Wales

Row over abattoir inspection costs

Abattoirs in Wales could close if they have to absorb £30m costs for inspecting the industry, businesses warn.

It comes as the Food Standards Agency (FSA) consults on how to pass the bill from government onto meat-cutting plants and abattoirs.

Rural businesses fear annual costs could quadruple, up from £18,000 to £80,000 in one example.

But the FSA says it shouldn't fund or subsidise the industries it regulates.

According to the Association for Independent Meat Suppliers, the FSA is trying to pass on its overheads on top of the expense of vets and meat inspectors at slaughterhouses.

The proof of that lies with the as yet unquantified or undefined costs of paying vets and inspectors to check meat in Welsh and British abattoirs.

The fears are by January 2012, amidst the current cutting of public funding, the consultation could, potentially, force some small and medium sized slaughterhouses in rural Wales to close their doors, as costs in some cases could quadruple.

'Principled decision'

Brian Evans, owner of GR Evans abattoir in Corwen, Denbighshire, feels his 70-year-old family business may be a casualty of any new costs on top of the £25m a year the industry already pays.

"At the moment we are paying about £18,000 a year for these inspections and then it will go up to nearly £80,000, which is just not feasible," he said.

"It would just be the end of a long-standing abattoir which my father started in 1938."

Control for food hygiene within the FSA hasn't been devolved, and during the past four years, even before the Comprehensive Spending Review, the FSA has cut its own budget from £91m to £56m.

What's concentrating minds at UK and Welsh government levels, is that the FSA need to cut 20% of its budget - and passing inspection costs on to the industry in what's called "full recovery cost" is one of five options on the table.

Steve Wearne, head of the FSA in Wales, said: "This was a principled decision, taken by our board back in November 2009 that the FSA as a body shouldn't fund or subsidise the industries it regulates and so we are looking to move towards full cost recovery for the official controls in abattoirs and cutting plants."

'Unviable'

According to Wales's rural affairs minister Elin Jones - the assembly government can offer its opinion, but has no devolved powers beyond that. Any negative side effects on Welsh agriculture policies would worry her.

"There are significant potential increases and changes that they will have to shoulder and that would mean that their business becomes unviable," she said.

"It means that those slaughterhouses may disappear in Wales and that means that local producers of food who want to kill animals, process the food and sell it locally - we could lose all of that in one fell swoop if these changes happen and they are predicted to happen at this point."

The real discussion is not so much about public health, or meat hygiene - but what exactly does it cost - across all abattoirs in Britain.

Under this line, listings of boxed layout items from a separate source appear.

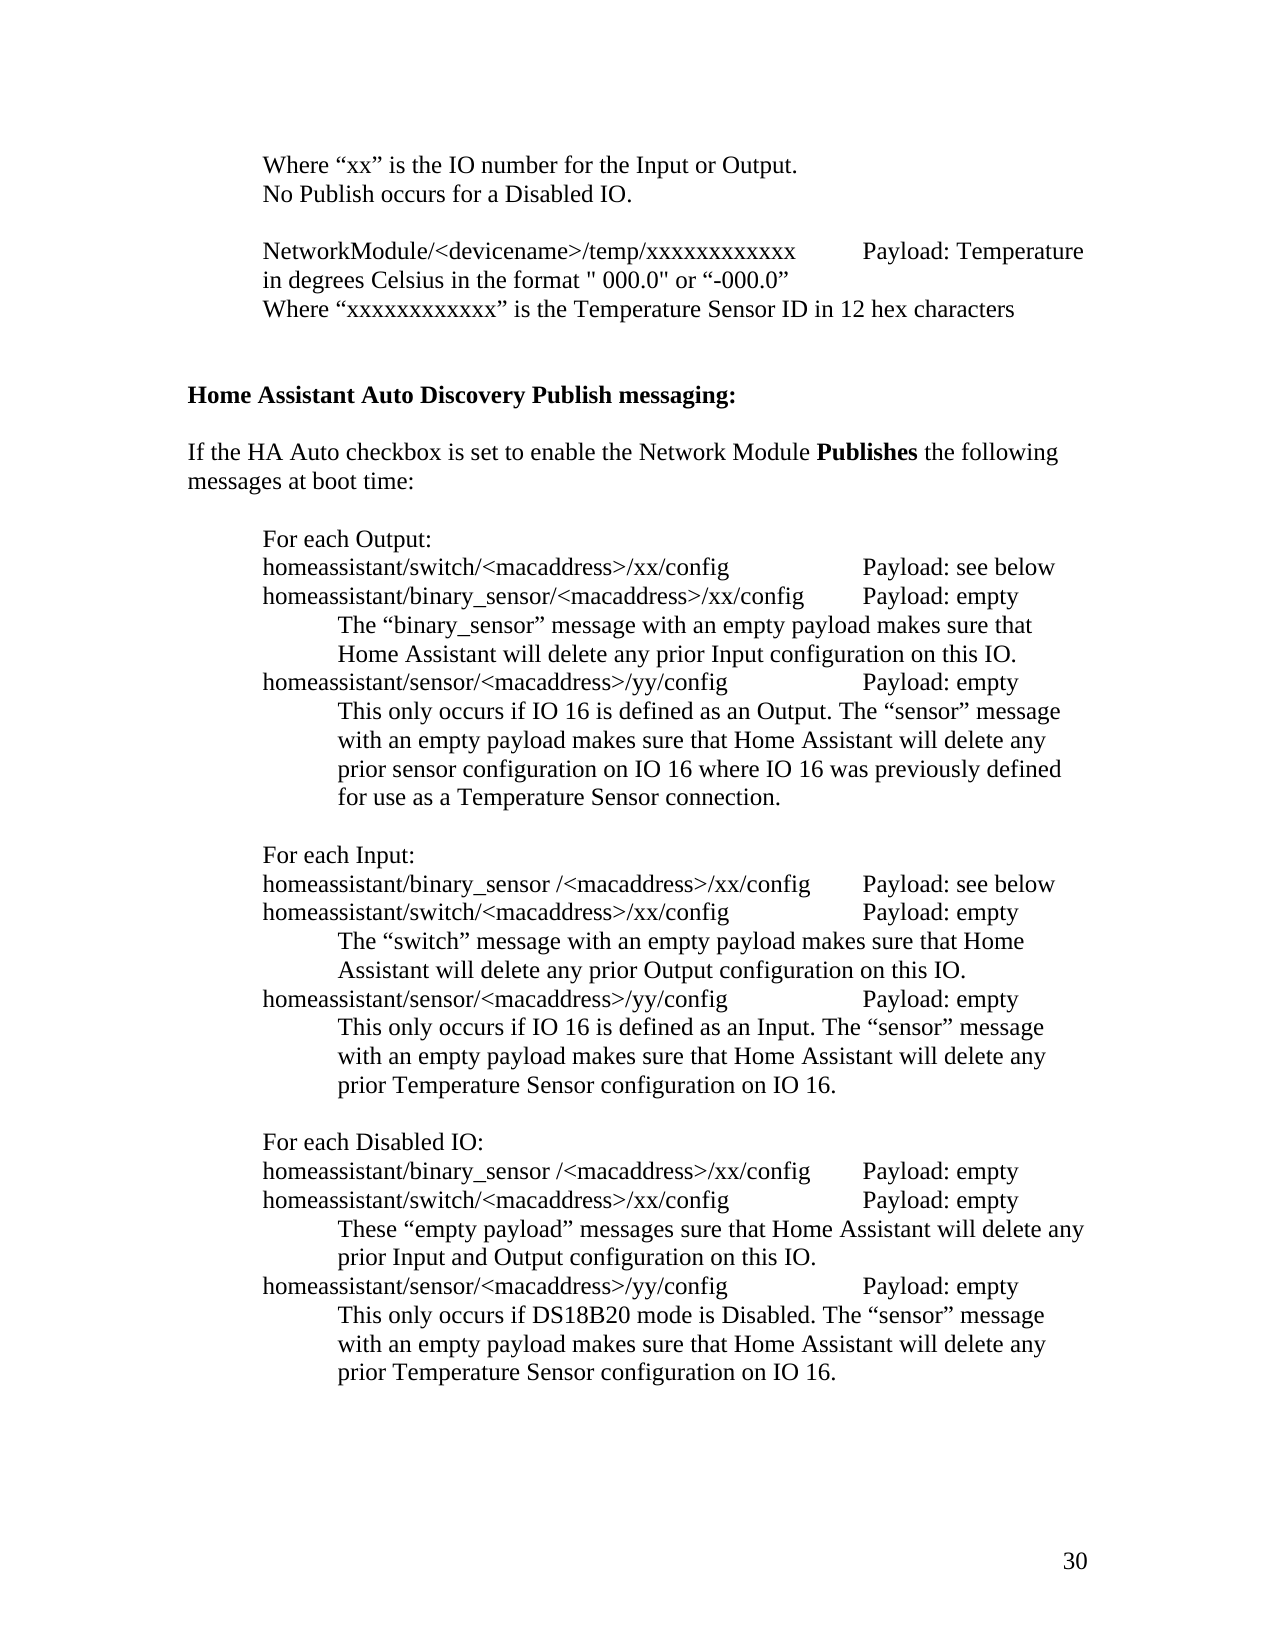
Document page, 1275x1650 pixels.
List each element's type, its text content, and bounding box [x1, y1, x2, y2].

text No Publish occurs for a Disabled IO. [187, 179, 1087, 207]
text homeassistant/sensor/<macaddress>/yy/config Payload: empty [262, 984, 1087, 1012]
text If the HA Auto checkbox is set to enable the Network Module Publishes the following messages at boot time: [187, 437, 1087, 495]
text These “empty payload” messages sure that Home Assistant will delete any prior Input and Output configuration on this IO. [337, 1214, 1087, 1271]
text Home Assistant Auto Discovery Publish messaging: [187, 380, 1087, 409]
text For each Input: [187, 840, 1087, 869]
text Where “xx” is the IO number for the Input or Output. [187, 150, 1087, 179]
text homeassistant/binary_sensor /<macaddress>/xx/config Payload: see below [187, 869, 1087, 897]
text homeassistant/binary_sensor /<macaddress>/xx/config Payload: empty [187, 1156, 1087, 1185]
text NetworkModule/<devicename>/temp/xxxxxxxxxxxx Payload: Temperature in degrees Celsius in the format " 000.0" or “-000.0” [262, 236, 1087, 294]
text homeassistant/sensor/<macaddress>/yy/config Payload: empty [262, 1271, 1087, 1300]
text The “binary_sensor” message with an empty payload makes sure that Home Assistant will delete any prior Input configuration on this IO. [337, 610, 1087, 667]
text homeassistant/switch/<macaddress>/xx/config Payload: empty [262, 897, 1087, 926]
text homeassistant/switch/<macaddress>/xx/config Payload: see below [187, 552, 1087, 581]
text For each Output: [187, 524, 1087, 552]
text homeassistant/binary_sensor/<macaddress>/xx/config Payload: empty [262, 581, 1087, 610]
text Where “xxxxxxxxxxxx” is the Temperature Sensor ID in 12 hex characters [262, 294, 1087, 322]
text This only occurs if DS18B20 mode is Disabled. The “sensor” message with an empty payload makes sure that Home Assistant will delete any prior Temperature Sensor configuration on IO 16. [337, 1300, 1087, 1386]
text homeassistant/switch/<macaddress>/xx/config Payload: empty [262, 1185, 1087, 1214]
text The “switch” message with an empty payload makes sure that Home Assistant will delete any prior Output configuration on this IO. [337, 926, 1087, 984]
text homeassistant/sensor/<macaddress>/yy/config Payload: empty [262, 667, 1087, 696]
text This only occurs if IO 16 is defined as an Input. The “sensor” message with an empty payload makes sure that Home Assistant will delete any prior Temperature Sensor configuration on IO 16. [337, 1012, 1087, 1099]
text This only occurs if IO 16 is defined as an Output. The “sensor” message with an empty payload makes sure that Home Assistant will delete any prior sensor configuration on IO 16 where IO 16 was previously defined for use as a Temperature Sensor connection. [337, 696, 1087, 811]
text For each Disabled IO: [262, 1127, 1087, 1156]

Norman Bagley, of the Association for Independent Meat Suppliers, says: "The industry currently pays circa £25m towards the cost of meat inspections and what we object to mainly is that we have no problems in paying for the cost of inspections but one of the big bugbears is they are loading those costs by over 50% of their own overheads.

"We don't mind paying for inspections but we've still got a long way to go to get to the bottom of what on earth these extra 50% of costs are."

Speaking last month, rural affairs minister Elin Jones said the assembly government were making a formal response to the consultation and she would be doing her best to protect the interests of small abattoirs.

"The future of small slaughterhouses is vital to the Welsh food industry and they must stay open if we want to see food in Wales sold in farmers' markets and butchers," she said.

Ms Jones said the FSA must have "due regard" for small abbatoirs when setting charges, with nine potentially facing large increases.

The consultation is expected to end in spring 2011, before further discussions about how to implement any recommendations.